Passage:

-- -- --

Trajan's most enduring innovation in Egypt was his restoration and extension of the ancient canal connecting the Nile to the Red Sea, a project that stands as one of the great engineering achievements of the Roman era. The canal, which ancient sources called the Amnis Trajanus or the River of Trajan, ran from a point near Babylon on the Nile (modern Cairo) eastward through the Wadi Tumilat — a natural depression used since the earliest Pharaonic times — to the Bitter Lakes, and thence to the Red Sea at Clysma (near modern Suez). Ancient records indicate that the canal was wide enough and deep enough to accommodate seagoing vessels, making it a true maritime canal rather than merely an irrigation channel. The engineering challenges were considerable: the canal had to maintain sufficient water levels year-round, manage the seasonal flooding of the Nile, and prevent the intrusion of saltwater from the Red Sea. Roman engineers solved these problems through a system of sluice gates and carefully calibrated gradients. The economic impact of the canal was immediate and massive — the cost of shipping grain, stone, and luxury goods between the Mediterranean and the Indian Ocean was slashed, and the volume of trade through Egypt increased dramatically. The canal remained in use through the Byzantine era and was finally allowed to fall into disrepair in the early Islamic period, only to be replaced by the modern Suez Canal in 1869 — nearly eighteen centuries after Trajan first cleared its banks.

12

Military Activity

Trajan was one of the most successful military commanders in Roman history, earning the Senate's honorific Optimus — "the Best" — in recognition of his exceptional leadership. His two great Dacian Wars (101–102 AD and 105–106 AD) resulted in the conquest of Dacia (modern Romania), an achievement commemorated in the spiral reliefs of Trajan's Column in Rome, which remains the most detailed visual record of a Roman military campaign to survive from antiquity. In Egypt specifically, Trajan faced a significant internal military crisis during the Kitos War (115–117 AD), when the large Jewish communities of Egypt, Cyrenaica (Libya), and Cyprus rose in revolt against Roman rule. The uprising in Egypt was particularly violent and widespread, with sources describing extensive destruction in Alexandria and the surrounding countryside. Trajan dispatched his general Marcius Turbo to suppress the rebellion, a campaign that lasted several years and resulted in enormous casualties on both sides. The revolt severely disrupted agricultural production and trade in Egypt during its most intense phase. Trajan also campaigned against the Parthian Empire in his final years (113–117 AD), pushing Roman borders to their greatest historical extent with the capture of Ctesiphon, the Parthian capital, and the establishment of new provinces in Armenia, Mesopotamia, and Assyria. However, widespread uprisings across the newly conquered territories, compounded by his deteriorating health, forced Trajan to begin withdrawing from Mesopotamia before his death in 117 AD.

-- -- --

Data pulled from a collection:
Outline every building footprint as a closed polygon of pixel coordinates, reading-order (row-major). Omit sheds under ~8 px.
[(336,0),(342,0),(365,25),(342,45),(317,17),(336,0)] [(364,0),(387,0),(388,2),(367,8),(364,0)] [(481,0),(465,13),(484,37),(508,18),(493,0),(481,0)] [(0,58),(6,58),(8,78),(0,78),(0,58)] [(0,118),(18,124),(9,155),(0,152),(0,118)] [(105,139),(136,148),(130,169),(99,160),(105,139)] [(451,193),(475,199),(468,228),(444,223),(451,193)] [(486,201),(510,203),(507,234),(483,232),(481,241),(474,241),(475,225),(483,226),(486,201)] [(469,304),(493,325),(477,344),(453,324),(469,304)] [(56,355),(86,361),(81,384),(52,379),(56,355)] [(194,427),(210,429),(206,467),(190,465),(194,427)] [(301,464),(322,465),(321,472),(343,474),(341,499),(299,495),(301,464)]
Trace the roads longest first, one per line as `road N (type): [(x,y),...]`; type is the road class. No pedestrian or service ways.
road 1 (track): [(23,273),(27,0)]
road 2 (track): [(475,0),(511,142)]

-- -- --

Task prompt:
Does the text on Trajan support each statement? (a) Ancient sources called the canal the River of Trajan. (b) The canal fell into disrepair during the Byzantine era. (c) Trajan personally led the fight against the revolt in Egypt.

Response to this exercise:
(a) Yes: "which ancient sources called the Amnis Trajanus or the River of Trajan"
(b) No: "The canal remained in use through the Byzantine era and was finally allowed to fall into disrepair in the early Islamic period"
(c) No: "Trajan dispatched his general Marcius Turbo to suppress the rebellion"